An experienced coach with many hours under his belt is finding that CPD and supervision are not stretching him. How can coaching help raise his game?

 

The issue

You meet Oscar at a conference. You had both decided separately to leave a session early as it wasn’t meeting your expectations. In conversation, you learn that Oscar has been coaching for 12 years. In that time, he has accumulated hundreds of hours of coaching and consistently gets good feedback from his clients.

He is credentialled with one of the coaching bodies. He participates in at least 40 hours of continuous professional development (CPD) each year yet feels somehow unfulfilled each time he leaves training or a conference. The transfer of learning he gets from this time out of client facing work is small in comparison to the monetary investment – and compared to the first coach training that he undertook, which really stretched him out of his comfort zone.

He is looking for something different, something that will really challenge him to raise his game.

He wonders whether there is anything more appropriate for experienced coaches to continue to extend their learning. You hear that he has a supervisor, who he has been working with for eight years and trusts implicitly. But something still feels missing for him.

He feels that he could sharpen his coaching edge for the benefit of his clients but doesn’t know how to do it. He wonders out loud what you think is most useful to coaches to sharpen their saw.

 

The interventions

 

Clare Norman

Transition and leadership coach, coach supervisor and coach mentor

Oscar’s experience of the value of training and conferences is backed up by research by Olivero et al (1997) that training leads to a meagre 20% change in behaviour.
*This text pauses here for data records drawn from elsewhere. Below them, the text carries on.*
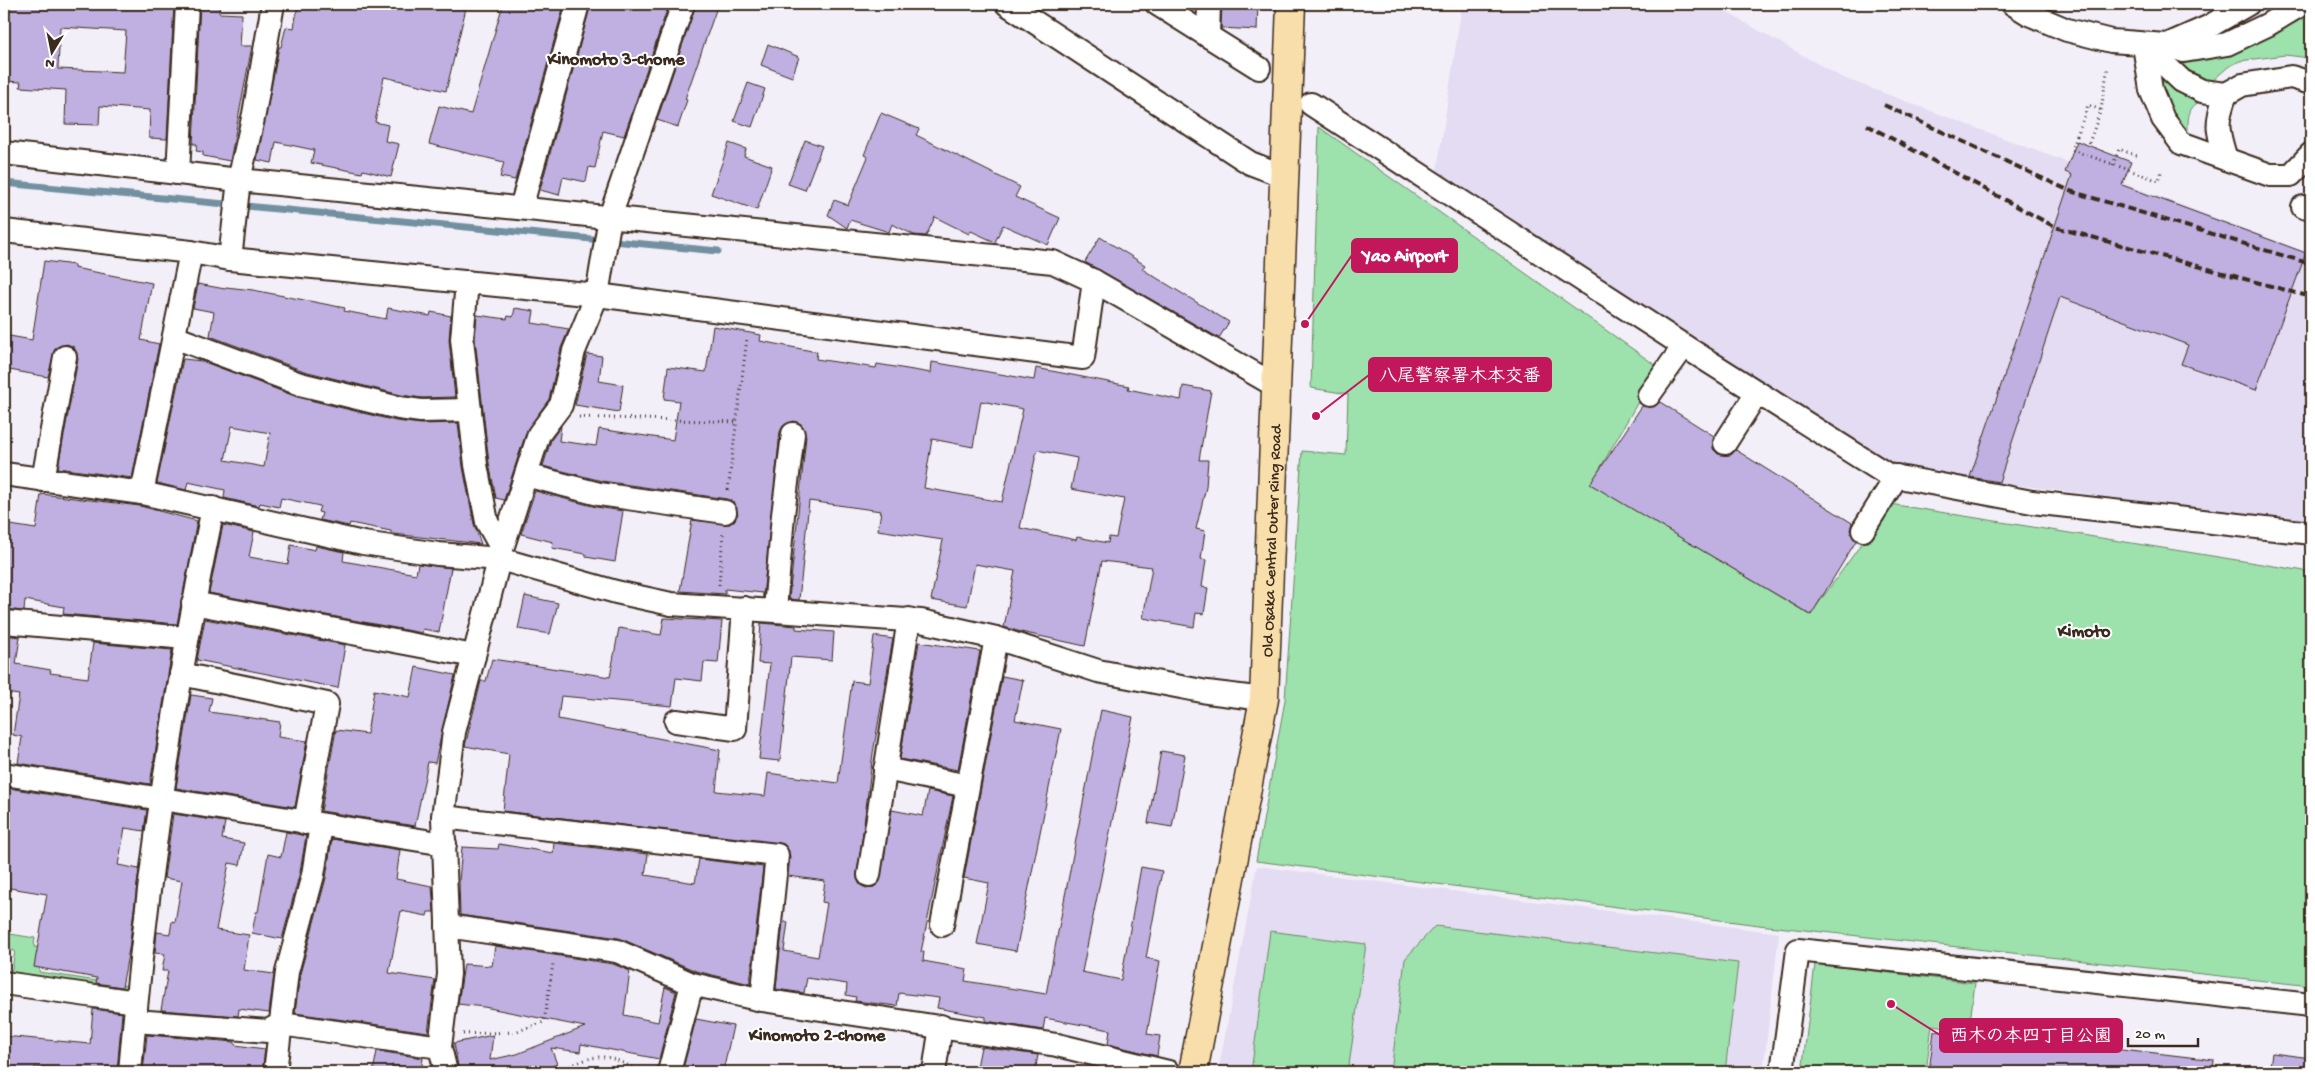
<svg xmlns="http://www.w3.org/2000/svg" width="2315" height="1076" font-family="'Gochi Hand','Klee One',sans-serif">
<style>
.built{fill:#e3dcf2}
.green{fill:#9de1ac;stroke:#6c8665}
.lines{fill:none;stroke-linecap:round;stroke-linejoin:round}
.stream{stroke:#7290a0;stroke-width:7}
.building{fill:#bfb0e1;stroke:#3b2a1e;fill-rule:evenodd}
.minor-casing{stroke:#3b2a1e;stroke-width:26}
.major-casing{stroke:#3b2a1e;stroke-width:31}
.path{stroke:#3b2a1e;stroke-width:3;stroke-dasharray:1 4;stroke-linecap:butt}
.minor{stroke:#fff;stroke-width:22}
.major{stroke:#f8deab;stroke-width:28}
.rail{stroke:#3b2a1e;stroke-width:4;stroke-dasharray:8 4;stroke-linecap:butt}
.path-bridge{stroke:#3b2a1e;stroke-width:3;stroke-dasharray:1 4;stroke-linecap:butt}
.labels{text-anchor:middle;stroke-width:4;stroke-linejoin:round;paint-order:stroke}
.street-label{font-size:16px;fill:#3b2a1e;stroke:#fff}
.neighbourhood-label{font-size:18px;font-weight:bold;fill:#3b2a1e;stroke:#fff}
.leader{fill:none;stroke:#c2185b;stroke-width:2}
.callout-dot{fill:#c2185b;stroke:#fff;stroke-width:2}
.callout{fill:#c2185b;stroke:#c2185b;stroke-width:2}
.callout-label{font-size:18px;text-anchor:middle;font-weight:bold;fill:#fff}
</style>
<rect width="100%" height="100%" fill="#f2eff9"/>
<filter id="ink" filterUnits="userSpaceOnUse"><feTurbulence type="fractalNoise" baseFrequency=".02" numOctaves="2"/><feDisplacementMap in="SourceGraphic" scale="10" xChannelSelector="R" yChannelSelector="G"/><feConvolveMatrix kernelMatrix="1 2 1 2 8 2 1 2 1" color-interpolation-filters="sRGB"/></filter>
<g filter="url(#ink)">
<g class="built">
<path d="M 1462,4 L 1712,4 L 1841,77 L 2311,254 L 2311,523 L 1900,470 L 1437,171 Z"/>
<path d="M 1257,866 L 1779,933 L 1763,1072 L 1218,1072 Z"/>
</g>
<g class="green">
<path d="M 2311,9 L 2311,63 L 2302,57 L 2285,55 L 2240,61 L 2228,67 L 2211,82 C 2196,80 2184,74 2177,60 Z"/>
<path d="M 2160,68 L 2202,101 C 2188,106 2188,117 2188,130 L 2176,120 L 2153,71 Z"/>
<path d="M 1319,127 L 1658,367 L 1591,484 L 1810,615 L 1890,504 L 2311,572 L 2311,986 L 1759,925 L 1256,861 L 1285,700 L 1302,451 L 1346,455 L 1348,394 L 1311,388 Z"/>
<path d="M 1435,926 L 1738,963 L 1725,1072 L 1391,1072 L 1405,959 Z"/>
<path d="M 1270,931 L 1366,944 L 1348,1072 L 1251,1072 Z"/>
<path d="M 4,933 L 35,938 L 34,947 L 42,948 L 39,972 L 129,986 L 127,999 L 10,980 L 15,951 L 4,949 Z"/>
<path d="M 1815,964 L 1975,983 L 1969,1030 L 1932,1025 L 1926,1072 L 1802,1072 Z"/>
</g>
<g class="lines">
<path class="stream" d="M 4,183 L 718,251"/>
</g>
<g class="building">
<path d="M 4,4 L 174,4 L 167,139 L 149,138 L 150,110 L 100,106 L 99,125 L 65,124 L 66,90 L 20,87 L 21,82 L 4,81 ZM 60,27 L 126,31 L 123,72 L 58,69 Z"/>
<path d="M 200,4 L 220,4 L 219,13 L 242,14 L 240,46 L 252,46 L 230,161 L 203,156 L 203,152 L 196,151 L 197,144 L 193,144 Z"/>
<path d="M 298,4 L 467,4 L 446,91 L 384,77 L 375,122 L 388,125 L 385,141 L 399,144 L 391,177 L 363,170 L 362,173 L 311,163 L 314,150 L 276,142 L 272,163 L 257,160 L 279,47 L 281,47 L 286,27 L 294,28 Z"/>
<path d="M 503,4 L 541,4 L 563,9 L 515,180 L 500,177 L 504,162 L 429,144 L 439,106 L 471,114 Z"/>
<path d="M 591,4 L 669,4 L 624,136 L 603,131 L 595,168 L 589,167 L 586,182 L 563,177 L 559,195 L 540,190 Z"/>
<path d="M 696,4 L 718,4 L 685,99 L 687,100 L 678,127 L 657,120 Z"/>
<path d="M 1222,4 L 1258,4 L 1257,30 L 1221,28 Z"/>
<path d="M 768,44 L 799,57 L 792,77 L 761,65 Z"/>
<path d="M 748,83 L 765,89 L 752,127 L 734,121 Z"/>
<path d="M 881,113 L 919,129 L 916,135 L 1020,187 L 1015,197 L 1060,218 L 1048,245 L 1003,225 L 995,242 L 971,231 L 969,234 L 935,217 L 926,236 L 914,235 L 892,224 L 889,232 L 850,220 L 847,228 L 828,215 L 834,200 L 848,205 L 868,157 L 864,155 Z"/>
<path d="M 805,140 L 822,146 L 805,190 L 788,184 Z"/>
<path d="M 2077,141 L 2131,162 L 2122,185 L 2306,253 L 2256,390 L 2181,364 L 2188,345 L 2060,297 L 1999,482 L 1970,477 L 2072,175 L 2065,172 Z"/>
<path d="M 729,143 L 746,149 L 744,156 L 772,166 L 757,210 L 711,194 Z"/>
<path d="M 1100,237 L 1145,265 L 1142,269 L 1229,322 L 1219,338 L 1085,262 Z"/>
<path d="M 44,261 L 74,265 L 74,268 L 152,283 L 141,340 L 159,344 L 132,478 L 58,468 L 78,359 L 74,347 L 67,344 L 55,348 L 48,377 L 4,369 L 4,335 L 32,340 Z"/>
<path d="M 198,284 L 225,289 L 226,287 L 253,290 L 345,308 L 344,311 L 386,319 L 388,308 L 430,316 L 431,312 L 451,316 L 449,340 L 455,397 L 422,398 L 401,395 L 304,371 L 210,336 L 214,312 L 193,308 Z"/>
<path d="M 515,308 L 534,311 L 532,323 L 569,329 L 561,348 L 549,399 L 527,430 L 504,500 L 496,498 L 489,463 L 475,339 L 477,315 L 507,319 L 508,316 L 513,317 Z"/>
<path d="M 713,326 L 761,335 L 760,341 L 817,352 L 816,359 L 876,368 L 877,364 L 931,373 L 932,362 L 1034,380 L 1036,368 L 1129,386 L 1128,389 L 1181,400 L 1183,386 L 1211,391 L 1199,460 L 1208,460 L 1206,487 L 1196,529 L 1205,531 L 1201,559 L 1206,560 L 1202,587 L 1208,588 L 1204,614 L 1196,613 L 1194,627 L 1143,618 L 1152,567 L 1102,561 L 1085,646 L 1021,632 L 1004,627 L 1015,571 L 975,564 L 967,606 L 931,600 L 943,540 L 878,530 L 881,511 L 809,501 L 799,600 L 789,599 L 806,436 L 801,424 L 794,421 L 783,426 L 780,432 L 763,597 L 763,593 L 725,589 L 725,594 L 680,591 L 692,520 L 730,524 L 738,514 L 733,502 L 727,499 L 602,481 L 543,466 L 551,440 L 561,426 L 559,441 L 596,446 L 599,429 L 673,440 L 679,401 L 664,399 L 668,367 L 706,372 ZM 981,401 L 1023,409 L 1002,502 L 924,488 L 932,439 L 973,447 ZM 1037,450 L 1077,458 L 1071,489 L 1124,499 L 1116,538 L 1109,537 L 1108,543 L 1077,537 L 1076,540 L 1020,528 Z"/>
<path d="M 587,354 L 602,356 L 599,381 L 623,385 L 619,412 L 575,405 Z"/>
<path d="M 183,359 L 202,361 L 297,397 L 396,421 L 421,424 L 458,423 L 463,467 L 474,524 L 481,544 L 394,534 L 391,534 L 391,531 L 350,523 L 349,526 L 320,520 L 322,513 L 318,512 L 320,506 L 281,498 L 279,507 L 260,503 L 259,506 L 224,498 L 225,490 L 188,482 L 186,490 L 157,483 ZM 232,426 L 270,433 L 264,467 L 225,460 Z"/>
<path d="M 1660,402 L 1714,436 L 1713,449 L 1718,454 L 1731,455 L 1736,450 L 1852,523 L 1850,530 L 1856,541 L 1811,615 L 1590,484 L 1642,406 L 1654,407 Z"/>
<path d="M 535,491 L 596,507 L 623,511 L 615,562 L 586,557 L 586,554 L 552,548 L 553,542 L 521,534 Z"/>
<path d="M 41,494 L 140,506 L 197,521 L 177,624 L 63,614 L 64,607 L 25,600 L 24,611 L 4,609 L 4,524 L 36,529 Z"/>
<path d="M 223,525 L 254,532 L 249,557 L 288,564 L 291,545 L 315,550 L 316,546 L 344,552 L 343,561 L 416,574 L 418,564 L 451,568 L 439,632 L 423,629 L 422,633 L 209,593 Z"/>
<path d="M 525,596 L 558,603 L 550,634 L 518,629 Z"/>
<path d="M 664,618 L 722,621 L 718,663 L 704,662 L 702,681 L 676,678 L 672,706 L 561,696 L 558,719 L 720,750 L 716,791 L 765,796 L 768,773 L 838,783 L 852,681 L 868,683 L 874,636 L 893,639 L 873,753 L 857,879 L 860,885 L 866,888 L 874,887 L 879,883 L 892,810 L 923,816 L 928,791 L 953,796 L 921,952 L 924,952 L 923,961 L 967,969 L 965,981 L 1046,994 L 1101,710 L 1133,717 L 1082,972 L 1121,980 L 1141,867 L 1162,871 L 1146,958 L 1160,961 L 1147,1034 L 1160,1036 L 1157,1056 L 1108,1044 L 1110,1030 L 1045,1018 L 1043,1030 L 986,1021 L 986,1017 L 937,1008 L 939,998 L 899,993 L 897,1006 L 855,1001 L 856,997 L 846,995 L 847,984 L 807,978 L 804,993 L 776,989 L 783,922 L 788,922 L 784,951 L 818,957 L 827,903 L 822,902 L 825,881 L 788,876 L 790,856 L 784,844 L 503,811 L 509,754 L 465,746 L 481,681 L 486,681 L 492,659 L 610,677 L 619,628 L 661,635 Z"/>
<path d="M 205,619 L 345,645 L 338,688 L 197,660 Z"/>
<path d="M 761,623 L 796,626 L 796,629 L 834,632 L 832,660 L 791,657 L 780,761 L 759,759 L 770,664 L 758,663 Z"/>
<path d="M 4,635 L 20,637 L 16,664 L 51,670 L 50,673 L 88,678 L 93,643 L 172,650 L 150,784 L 18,763 L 22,737 L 13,735 L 19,695 L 5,693 L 8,670 L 4,670 Z"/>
<path d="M 919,642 L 980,651 L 958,770 L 900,759 Z"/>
<path d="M 416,667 L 455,675 L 435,763 L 428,762 L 415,826 L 321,811 L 336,730 L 367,734 L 374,690 L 410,697 Z"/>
<path d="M 1002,676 L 1023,680 L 1015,720 L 1061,729 L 1016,951 L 977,944 L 989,883 L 964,878 Z"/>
<path d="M 191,695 L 212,698 L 209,712 L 280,722 L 278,737 L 307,741 L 295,807 L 176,788 Z"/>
<path d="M 1161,751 L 1185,755 L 1172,827 L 1148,823 Z"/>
<path d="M 8,788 L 147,810 L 144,831 L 125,828 L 118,865 L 139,869 L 129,949 L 122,987 L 96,983 L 97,978 L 34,967 L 47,894 L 4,887 L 4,809 Z"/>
<path d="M 173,814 L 225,822 L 222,839 L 244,843 L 240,865 L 229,863 L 216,930 L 249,935 L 244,970 L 274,974 L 269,1013 L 239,1009 L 238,1016 L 161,1010 L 168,971 L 162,971 L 165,954 L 155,953 L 157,932 L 170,934 L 172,921 L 175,922 L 182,881 L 164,878 Z"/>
<path d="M 286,832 L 306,836 L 300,872 L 282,939 L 252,933 L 256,912 L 258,912 L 268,854 L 281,857 Z"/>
<path d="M 332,839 L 400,850 L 396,879 L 432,886 L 434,912 L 428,912 L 427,916 L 401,911 L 389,973 L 435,980 L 428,1032 L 295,1013 L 300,974 L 326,878 Z"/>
<path d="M 554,843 L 648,854 L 645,875 L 695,883 L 699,859 L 763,867 L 750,984 L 696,971 L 619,938 L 460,915 L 459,881 L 462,847 L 498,849 L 499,844 L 553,853 Z"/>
<path d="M 495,946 L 613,964 L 630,971 L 624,1015 L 658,1022 L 665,987 L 676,992 L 659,1059 L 581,1044 L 580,1052 L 551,1048 L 557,1064 L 538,1072 L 459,1072 L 454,1043 L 493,1035 L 490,1060 L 517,1054 L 585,1027 L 484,1007 L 458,1004 L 464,964 L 492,966 Z"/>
<path d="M 93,1009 L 122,1013 L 117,1072 L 90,1072 L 35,1067 L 34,1072 L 4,1072 L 4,1036 L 90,1044 Z"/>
<path d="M 696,1019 L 733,1026 L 723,1072 L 682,1072 Z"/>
<path d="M 1934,1031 L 1972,1035 L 1972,1031 L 2214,1060 L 2213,1072 L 1929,1072 Z"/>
<path d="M 147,1035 L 235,1042 L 235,1045 L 265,1049 L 262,1072 L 143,1072 Z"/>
<path d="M 981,1047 L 1038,1055 L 1035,1072 L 976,1072 Z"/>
<path d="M 377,1051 L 423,1058 L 421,1071 L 392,1065 L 391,1072 L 373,1072 Z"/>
<path d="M 2272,1053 L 2311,1058 L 2311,1072 L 2269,1072 Z"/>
</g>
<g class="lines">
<g class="minor-casing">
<g id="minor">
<path d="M 1007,4 L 1250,163 L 1284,176"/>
<path d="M 1157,4 L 1259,68"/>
<path d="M 2013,4 L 2029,14 L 2067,30 L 2111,41 L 2166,45 L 2184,51 L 2227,44 L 2267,25 L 2302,4"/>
<path d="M 1208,36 L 1209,4"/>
<path d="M 2144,45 L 2151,90 L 2163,119 L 2181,143 L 2270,175 L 2291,175 L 2311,154"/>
<path d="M 2144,45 L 2182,81 L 2202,91 L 2226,94 L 2242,85 L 2291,77 L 2311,83"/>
<path d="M 2167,45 L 2208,27 L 2248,4"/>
<path d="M 2226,94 C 2215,123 2217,130 2226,159"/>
<path d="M 1311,104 L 1684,346 L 1888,475 L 2032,502 L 2311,533"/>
<path d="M 4,153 L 239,180 L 1053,262 L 1094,281 L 1276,386"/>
<path d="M 178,173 L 187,4"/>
<path d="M 2303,207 L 2311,209"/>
<path d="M 521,208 L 578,4"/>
<path d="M 4,231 L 191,252 L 230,259 L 597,295 L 1083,358 L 1094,281"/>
<path d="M 230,259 L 239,180 L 254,114 L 273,4"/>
<path d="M 467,282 L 462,339 L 476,465 L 487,522 L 502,549"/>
<path d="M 174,337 L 300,384 L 399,408 L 421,411 L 470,410"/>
<path d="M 1649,395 L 1684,346"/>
<path d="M 1725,443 L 1757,393"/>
<path d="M 4,474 L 142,493 L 363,543 L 438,554 L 500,559 L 616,592 L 671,604 L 921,621 L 996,638 L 1098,671 L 1207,692 L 1264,699"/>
<path d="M 526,475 L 599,494 L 725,512"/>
<path d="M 43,480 L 65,357"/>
<path d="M 142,493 L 191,252"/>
<path d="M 1863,530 L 1897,476"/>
<path d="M 193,603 L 474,656"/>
<path d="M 775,610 L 783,515 L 793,434"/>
<path d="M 4,622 L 186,638"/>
<path d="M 181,674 L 327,704 L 305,823"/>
<path d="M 676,721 L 735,729 L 744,608"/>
<path d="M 885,769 L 968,786"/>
<path d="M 4,774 L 445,844"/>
<path d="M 443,817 L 777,855 L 762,1000"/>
<path d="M 869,875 L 909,619"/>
<path d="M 942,925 L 996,638"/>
<path d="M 447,926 L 617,951 L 692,984 L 762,1000 L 1057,1045 L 1168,1072"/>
<path d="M 4,983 L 136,1002"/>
<path d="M 135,1021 L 268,1031 L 281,1024 L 440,1047"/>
<path d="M 130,1072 C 146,883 174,694 213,508"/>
<path d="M 275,1072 L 287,972 L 313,875 L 321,825"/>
<path d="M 446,1072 L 440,1047 L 449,974 L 443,817 L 454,732 L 502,549 L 539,434 L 561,405 L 574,351 L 597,295 L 610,217 L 683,4"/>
<path d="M 669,1072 L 692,984"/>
<path d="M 934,1072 L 941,1026"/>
<path d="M 1782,1072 L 1798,950 L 2311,1005"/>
</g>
</g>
<g class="major-casing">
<g id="major">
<path id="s1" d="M 1193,1072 L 1264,699 L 1291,4"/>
</g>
</g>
<g class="path">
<path d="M 2077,136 L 2088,105 L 2101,110"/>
<path d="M 2089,143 L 2101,110 L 2108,66"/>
<path d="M 2113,165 L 2119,149 L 2137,156"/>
<path d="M 2124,168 L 2159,181 L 2161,172"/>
<path d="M 579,417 L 738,422"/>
<path d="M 728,490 L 747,338"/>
<path d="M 719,585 L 723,534"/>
<path d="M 463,1034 L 515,1032 L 544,1022 L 553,964"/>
<path d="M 556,1072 C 596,1055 601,1049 640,1072"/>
</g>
<use href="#minor" class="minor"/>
<use href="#major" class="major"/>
<g class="rail">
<path d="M 1884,105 L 2070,191 L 2311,264"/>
<path d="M 1867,125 L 2055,227 L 2311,297"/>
</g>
<path class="path-bridge" d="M 2077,136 L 2072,150 L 2124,168"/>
</g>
</g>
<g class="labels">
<g class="street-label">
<text dy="6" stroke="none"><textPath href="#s1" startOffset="538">Old Osaka Central Outer Ring Road</textPath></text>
</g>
<g class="neighbourhood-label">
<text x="616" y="64">Kinomoto 3-chome</text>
<text x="2084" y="636">Kimoto</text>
<text x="817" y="1040">Kinomoto 2-chome</text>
</g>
</g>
<path class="leader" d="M1305 324L1352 255M1316 416L1369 375M1891 1004L1940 1035"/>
<g class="callout-dot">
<circle cx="1305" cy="324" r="5"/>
<circle cx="1316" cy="416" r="5"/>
<circle cx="1891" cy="1004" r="5"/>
</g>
<g class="callout">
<rect x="1352" y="239" width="105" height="33" rx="5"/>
<rect x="1369" y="358" width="182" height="33" rx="5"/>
<rect x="1940" y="1019" width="182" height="33" rx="5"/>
</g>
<g class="callout-label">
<text x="1405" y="261">Yao Airport</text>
<text x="1460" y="381">八尾警察署木本交番</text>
<text x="2031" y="1041">西木の本四丁目公園</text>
</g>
<rect width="2315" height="1076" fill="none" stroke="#fff" stroke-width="20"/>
<rect x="10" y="10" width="2295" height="1056" fill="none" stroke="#3b2a1e" stroke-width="2" filter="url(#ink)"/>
<g transform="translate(52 52) rotate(190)" stroke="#ffffff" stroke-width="4" paint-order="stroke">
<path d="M0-4L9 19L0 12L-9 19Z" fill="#3b2a1e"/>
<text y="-8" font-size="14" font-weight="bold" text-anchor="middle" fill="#3b2a1e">N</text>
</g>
<path d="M2128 1038v8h70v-8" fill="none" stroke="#3b2a1e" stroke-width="2.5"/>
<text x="2135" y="1038" font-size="15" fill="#3b2a1e" stroke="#ffffff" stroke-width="4" paint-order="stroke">20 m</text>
</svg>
He’s not alone in feeling frustrated at the lack of stretch to his own practice.

In my experience mentor coaching and supervision is the most individually tailored, high impact learning that we can invest in as coaches. Mentor coaching is observed coaching with feedback, using a set of competencies as a benchmark. The spotlight’s on the coach and how he/she shows up in the room with the client, how the coach helps or hinders the client to get to the heart of the matter and access new learning. Coaching is such a practical skill that this forensic look at our own coaching advances our practice more than discussing theory.

Oscar might choose to work one-to-one with a mentor coach, where they listen together to a recording of his coaching. Or he might choose group mentor coaching, where he can get feedback on his own coaching and watch others coaching and then learn through observation (Bandura, 1971).

Mentor coaching is for coaches at any development stage, as it brings us back to conscious competence, enabling us to see our blind spots, hear our deaf spots and notice our dumb spots (Eckstein, 1969). Bachkirova (2015) found that coaches are self-deluded when reflecting alone, so working with a mentor coach or other reflective practitioner enables us to understand where we can sharpen our coaching edge.

Alongside mentor coaching, I’d encourage Oscar to consider looking for a new supervisor. It’s possible his supervisor may be colluding with him, rather than challenging him. Even if that’s not the case, looking at his coaching through a different supervisory lens will almost certainly offer new insights. Mentor coaching will keep Oscar sharp. Supervision will keep him safe and sane.

  • Clare Norman is the author of Mentor Coaching: a Practical Guide, OUP, 2020

 

Danielle Brooks

Executive coach (PCC), coach trainer and coaching supervisor, Brooksmiths

My starting curiosity would be, what is his supervisor’s response to extending his learning edge? That implicit trust will serve them well in exploring what transformative learning looks like. Eight years of building trust and intimacy risks a comfortable collusion and getting stuck in the support corner of the supervision triangle. If supervision is fundamentally a learning partnership, it needs the conscious competence of both practitioners in collaborative service of the other – an appropriate check-in on their supervision contract answering the call towards the developmental corner.

My second curiosity: is a parallel process afoot across the client work and the supervisory work? Looking out for over-support or comfort, needs not met or lack of accountability for the contract. One way to highlight this is to map out his clients via a tactile imago – a visual representation to illuminate any clues from his coaching portfolio; noticing patterns across the clients themselves, the work they bring or the resources he brings to those clients and systems. It’s an opportunity to identify sweet spots and blind spots, exploring new aspects of existing work and experimenting with ‘different’. Focusing on raising his coaching game, a worthwhile lens would be to look at how everyone in his ‘field of vision’ could ‘up their game’ – both clients and supervisor – to use the ‘field’ for positive parallel process.

My third curiosity: those 40 CPD hours. What does he notice about the kind of training that he chooses? What are the expectations and assumptions when he signs up? Attendance is often as much about getting our need for connection met as well as growth, so challenge what is the need and how best to meet those competing priorities.

In recognising saw sharpening, how can Oscar take more account of getting his own need for stimulus met rather than mere CPD box ticking? That learning need may or may not be in the supervision space, and may not even be in ‘direct service’ of his coaching clients or even the coaching arena at all.